* [To do]: Say how many lines of the entries below include "CÔNG", giving nothing but that number.

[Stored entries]

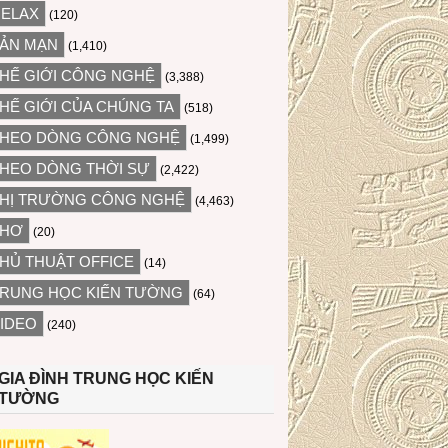
ELAX
(120)
ẢN MẠN
(1,410)
HẾ GIỚI CÔNG NGHỆ
(3,388)
HẾ GIỚI CỦA CHÚNG TA
(518)
HEO DÒNG CÔNG NGHỆ
(1,499)
HEO DÒNG THỜI SỰ
(2,422)
HỊ TRƯỜNG CÔNG NGHỆ
(4,463)
THƠ
(20)
HỦ THUẬT OFFICE
(14)
RUNG HỌC KIẾN TƯỜNG
(64)
IDEO
(240)
GIA ĐÌNH TRUNG HỌC KIẾN
TƯỜNG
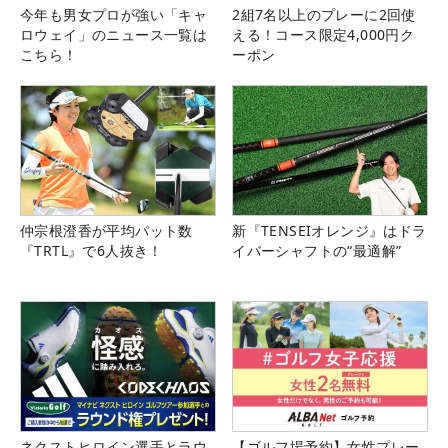
今年も男女プロが強い「キャ
2組7名以上のプレーに2回使
ロウェイ」のニュース一覧は
える！コース限定4,000円ク
こちら！
ーポン
仲宗根澄香が平均パット数
新『TENSEIオレンジ』はドラ
『TRTL』で6人抜き！
イバーシャフトの“最適解”
ネクストヒロイン選手とラウ
【ゴルフ場予約】女性プレー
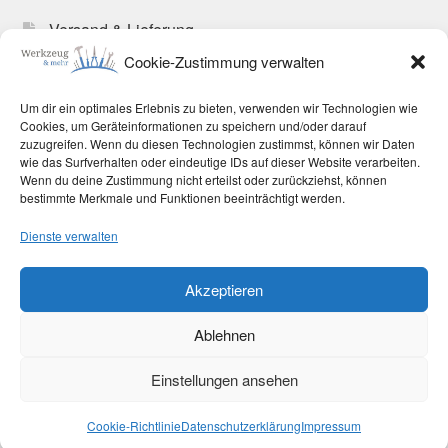
Versand & Lieferung
Cookie-Zustimmung verwalten
Zahlungsweisen
Allgemeine Geschäftsbedingungen
Um dir ein optimales Erlebnis zu bieten, verwenden wir Technologien wie
Cookies, um Geräteinformationen zu speichern und/oder darauf
Cookie-Richtlinie (EU)
zuzugreifen. Wenn du diesen Technologien zustimmst, können wir Daten
wie das Surfverhalten oder eindeutige IDs auf dieser Website verarbeiten.
Wenn du deine Zustimmung nicht erteilst oder zurückziehst, können
bestimmte Merkmale und Funktionen beeinträchtigt werden.
Dienste verwalten
© Werkzeug und mehr 2026
Akzeptieren
Datenschutzerklärung
Erstellt mit WooCommerce
.
Ablehnen
Vertrag widerrufen
Einstellungen ansehen
0
Cookie-Richtlinie
Datenschutzerklärung
Impressum
Suchen
Suchen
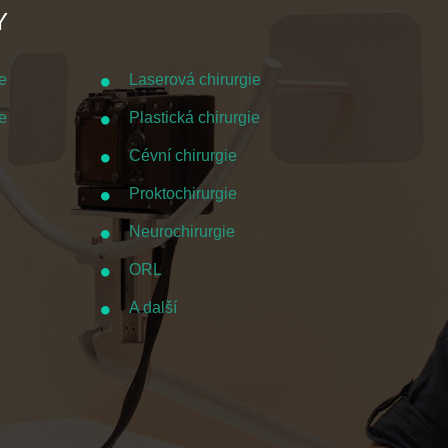
Y
e
Laserová chirurgie
e
Plastická chirurgie
Cévní chirurgie
Proktochirurgie
Neurochirurgie
ORL
A další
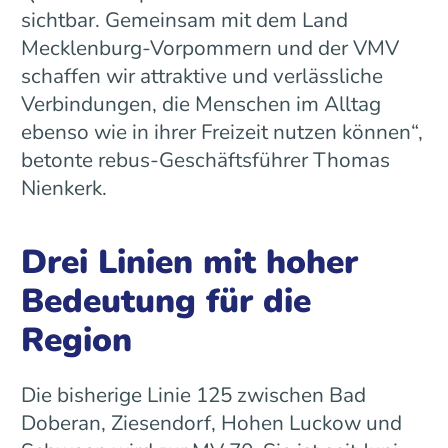
sichtbar. Gemeinsam mit dem Land
Mecklenburg-Vorpommern und der VMV
schaffen wir attraktive und verlässliche
Verbindungen, die Menschen im Alltag
ebenso wie in ihrer Freizeit nutzen können“,
betonte rebus-Geschäftsführer Thomas
Nienkerk.
Drei Linien mit hoher
Bedeutung für die
Region
Die bisherige Linie 125 zwischen Bad
Doberan, Ziesendorf, Hohen Luckow und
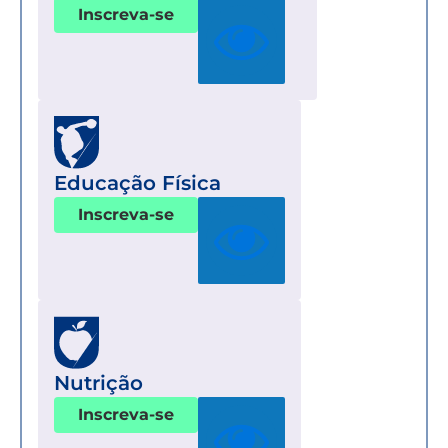
Inscreva-se
Educação Física
Inscreva-se
Nutrição
Inscreva-se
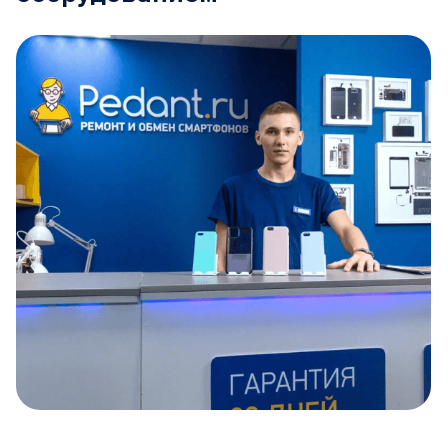
Item
1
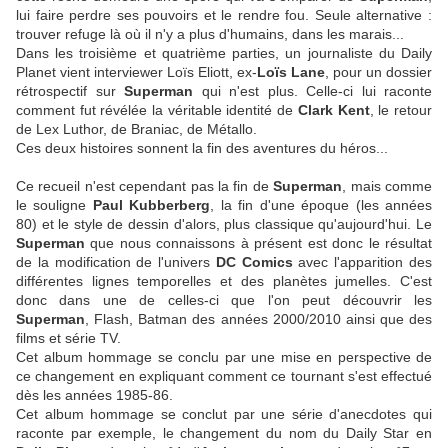
lui faire perdre ses pouvoirs et le rendre fou. Seule alternative :
trouver refuge là où il n'y a plus d'humains, dans les marais...
Dans les troisième et quatrième parties, un journaliste du Daily
Planet vient interviewer Loïs Eliott, ex-
Loïs Lane
, pour un dossier
rétrospectif sur
Superman
qui n'est plus. Celle-ci lui raconte
comment fut révélée la véritable identité de
Clark Kent
, le retour
de Lex Luthor, de Braniac, de Métallo.
Ces deux histoires sonnent la fin des aventures du héros...
Ce recueil n'est cependant pas la fin de
Superman
, mais comme
le souligne
Paul Kubberberg
, la fin d'une époque (les années
80) et le style de dessin d'alors, plus classique qu'aujourd'hui. Le
Superman
que nous connaissons à présent est donc le résultat
de la modification de l'univers
DC Comics
avec l'apparition des
différentes lignes temporelles et des planètes jumelles. C'est
donc dans une de celles-ci que l'on peut découvrir les
Superman
, Flash, Batman des années 2000/2010 ainsi que des
films et série TV.
Cet album hommage se conclu par une mise en perspective de
ce changement en expliquant comment ce tournant s'est effectué
dès les années 1985-86.
Cet album hommage se conclut par une série d'anecdotes qui
raconte par exemple, le changement du nom du Daily Star en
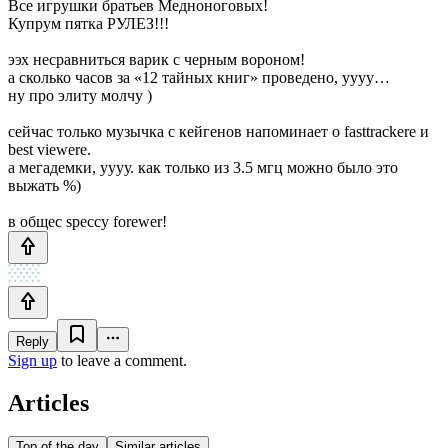
Все игрушки братьев Медноноговых!
Купрум пятка РУЛЕЗ!!!
ээх несравниться варик с черным вороном!
а сколько часов за «12 тайных книг» проведено, уууу…
ну про элиту молчу )
сейчас только музычка с кейгенов напоминает о fasttrackere и
best viewere.
а мегадемки, уууу. как только из 3.5 мгц можно было это
выжать %)
в общес speccy forewer!
Reply
Sign up
to leave a comment.
Articles
Top of the day
Similar articles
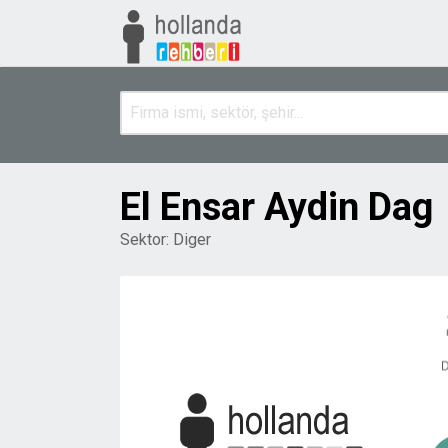
El Ensar Aydin Dag
Sektor:
Diger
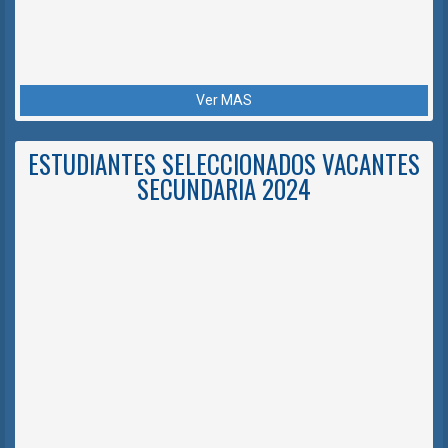
Ver MAS
ESTUDIANTES SELECCIONADOS VACANTES
SECUNDARIA 2024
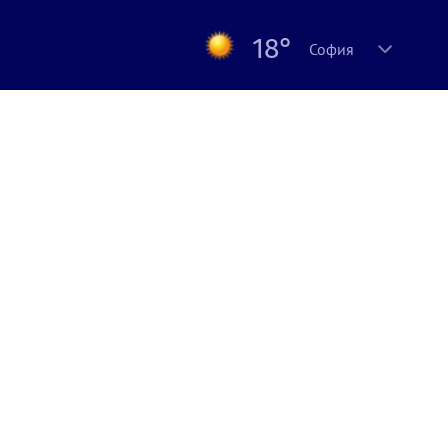
18°
София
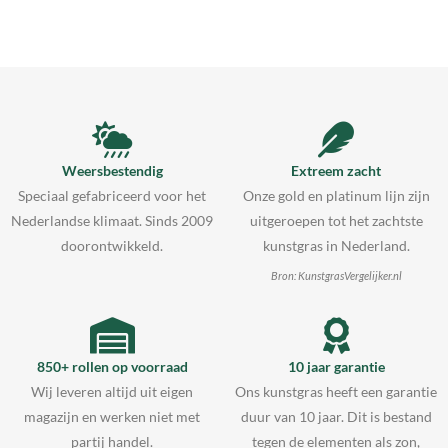
Weersbestendig
Extreem zacht
Speciaal gefabriceerd voor het
Onze gold en platinum lijn zijn
Nederlandse klimaat. Sinds 2009
uitgeroepen tot het zachtste
doorontwikkeld.
kunstgras in Nederland.
Bron: KunstgrasVergelijker.nl
850+ rollen op voorraad
10 jaar garantie
Wij leveren altijd uit eigen
Ons kunstgras heeft een garantie
magazijn en werken niet met
duur van 10 jaar. Dit is bestand
partij handel.
tegen de elementen als zon,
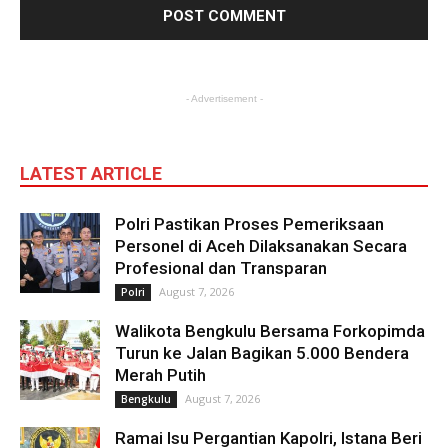
- Advertisement -
LATEST ARTICLE
Polri Pastikan Proses Pemeriksaan
Personel di Aceh Dilaksanakan Secara
Profesional dan Transparan
August 7, 2026
Polri
Walikota Bengkulu Bersama Forkopimda
Turun ke Jalan Bagikan 5.000 Bendera
Merah Putih
August 7, 2026
Bengkulu
Ramai Isu Pergantian Kapolri, Istana Beri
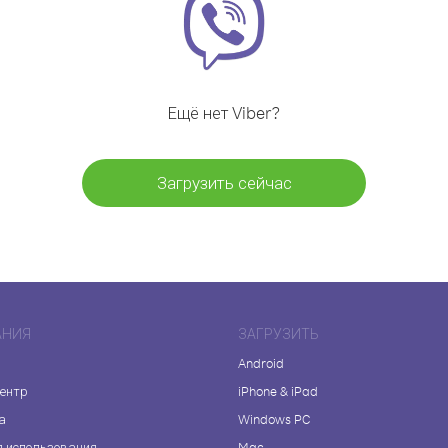
Ещё нет Viber?
Загрузить сейчас
АНИЯ
ЗАГРУЗИТЬ
Android
центр
iPhone & iPad
а
Windows PC
я использования
Mac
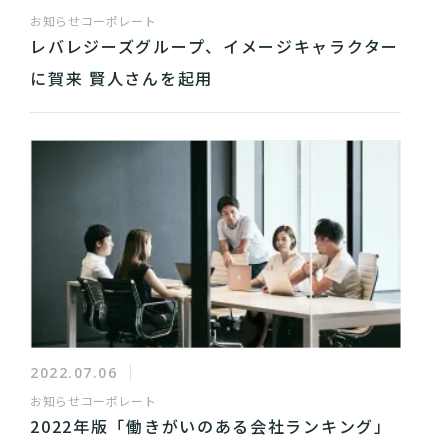
お知らせ
コーポレート
レバレジーズグループ、イメージキャラクター
に賀来 賢人さんを起用
2022.07.06
お知らせ
コーポレート
2022年版「働きがいのある会社ランキング」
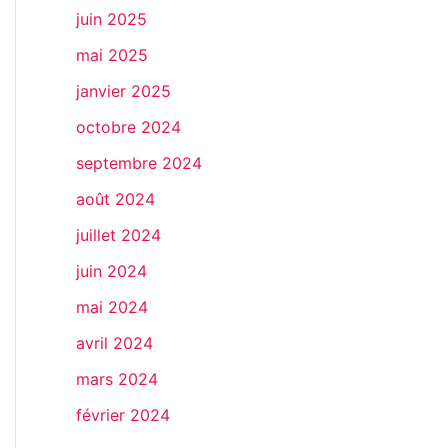
juin 2025
mai 2025
janvier 2025
octobre 2024
septembre 2024
août 2024
juillet 2024
juin 2024
mai 2024
avril 2024
mars 2024
février 2024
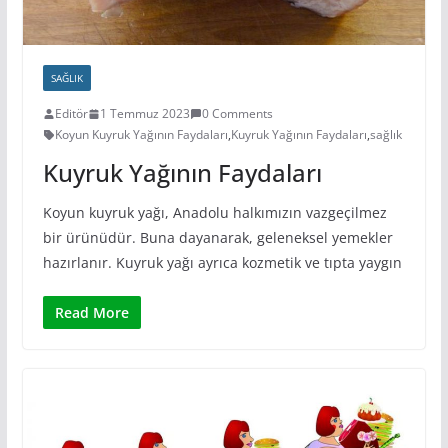
SAĞLIK
Editör
1 Temmuz 2023
0 Comments
Koyun Kuyruk Yağının Faydaları
,
Kuyruk Yağının Faydaları
,
sağlık
Kuyruk Yağının Faydaları
Koyun kuyruk yağı, Anadolu halkımızın vazgeçilmez
bir ürünüdür. Buna dayanarak, geleneksel yemekler
hazırlanır. Kuyruk yağı ayrıca kozmetik ve tıpta yaygın
Read More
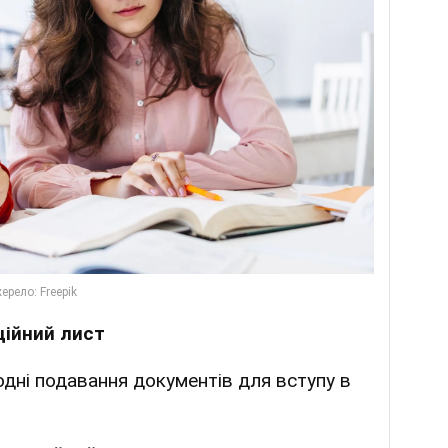
ційний лист
дні подавання документів для вступу в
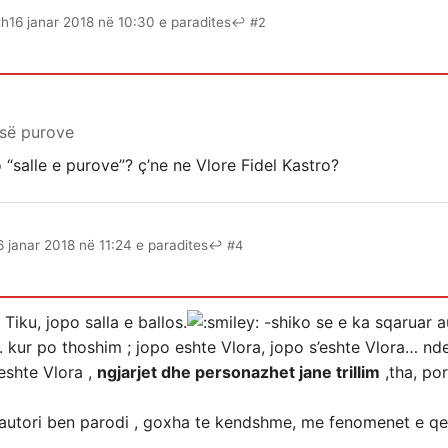
th
16 janar 2018 në 10:30 e paradites
↩ #2
s së purove
 “salle e purove”? ç’ne ne Vlore Fidel Kastro?
6 janar 2018 në 11:24 e paradites
↩ #4
Tiku, jopo salla e ballos.
-shiko se e ka sqaruar au
 kur po thoshim ; jopo eshte Vlora, jopo s’eshte Vlora… nder
eshte Vlora ,
ngjarjet dhe personazhet jane trillim
,tha, po
autori ben parodi , goxha te kendshme, me fenomenet e qel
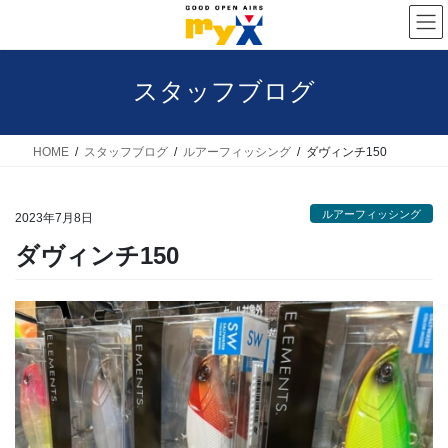
コ
ナ
ン
ビ
テ
ゲ
スタッフブログ
ン
ー
ツ
シ
へ
ョ
HOME
スタッフブログ
ルアーフィッシング
ダヴィンチ150
ス
ン
キ
に
ルアーフィッシング
2023年7月8日
ッ
移
ダヴィンチ150
プ
動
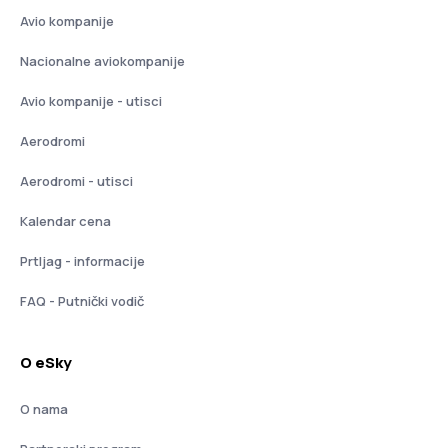
Avio kompanije
Nacionalne aviokompanije
Avio kompanije - utisci
Aerodromi
Aerodromi - utisci
Kalendar cena
Prtljag - informacije
FAQ - Putnički vodič
O eSky
O nama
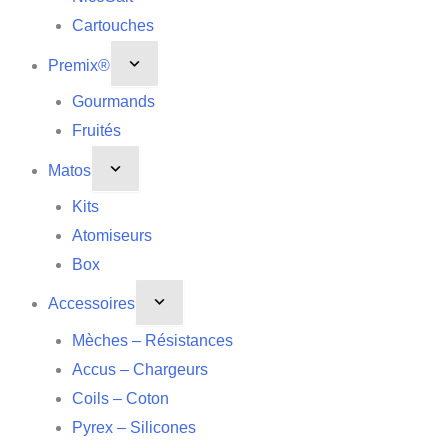
Cartouches
Premix®
Gourmands
Fruités
Matos
Kits
Atomiseurs
Box
Accessoires
Mèches – Résistances
Accus – Chargeurs
Coils – Coton
Pyrex – Silicones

* [Output of the exercise]: 3